Dutee, who will turn 27 on February 3, was born in a poor, nine-member household in Orissa. All they had to eat most days was rice gruel and vegetables.
Running, strongly advocated by her sister Saraswati, offered her a chance at a better life, which she did make for herself. But throughout her career, the twice Asian Games silver medalist faced questions about her gender. In 2014, she was banned from women’s athletics by the Athletics Federation of India (AFI) for having excess testosterone, or hyperandrogenism. (Gender testing only comprises a hormone analysis.
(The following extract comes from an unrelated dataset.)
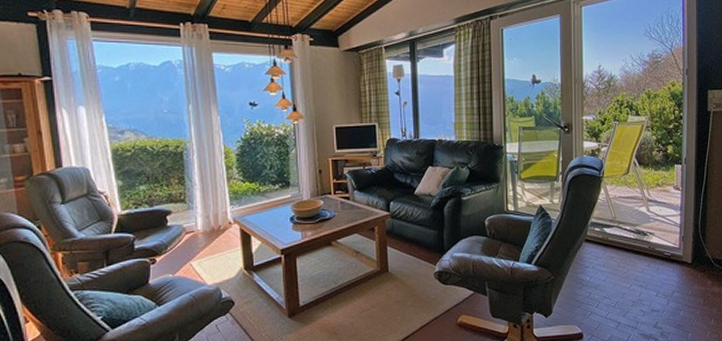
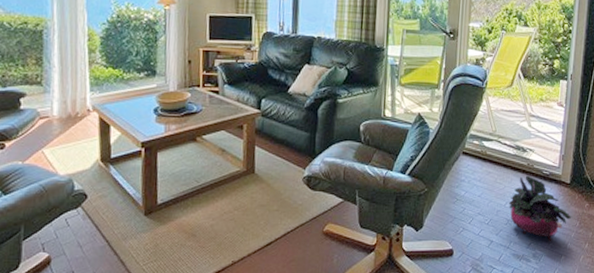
potted plant: none [633,258,695,321] -> present [509,175,571,242]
Physical verification of gender is not permitted).
Dutee then appealed to the CAS (Court of Arbitration for Sports), which then tweaked rules, allowing Dutee to compete.
The crux of Dutee’s argument was that her high testosterone was natural. “As an athlete, I had done nothing wrong and was being defamed,” she told Outlook. “They said I was a male competing with females. You don’t discriminate between athletes on the basis of their height or figure, why do you discriminate on the basis of testosterone? It is a natural condition.”
Back in 2014, when Dutee was barred from competition, well-wishers advised her to accept the decision and move forward.
“Sabne pehle kaha ki, ‘Dutee, aisa rule hai. Jo hua woh hua, tum ghar aa jao. (Everyone told me, ‘Look Dutee, these are the rules. Let bygones be and come home’) But I wanted to do something about it, as I had not done anything wrong,” she said.
Later on, it was Dutee’s personal life, which came under scrutiny. She was in a same-sex relationship, which made her an outcast in some of her circles. Saraswati, once her mentor, fell out with her too.
“Duniya sangharsh hai (the world is a challenging place),” Dutee said when asked what she would advice people beset by problems. “If you don’t fight, people will walk all over you. Himmat nahi harna (don’t lose courage).”
Even more important than courage is truth. It often gets lost in the many-layered world of Indian sports, especially non-cricket Indian sports. Dutee and the relevant organizations owe it to themselves and stakeholders the facts, sans spin.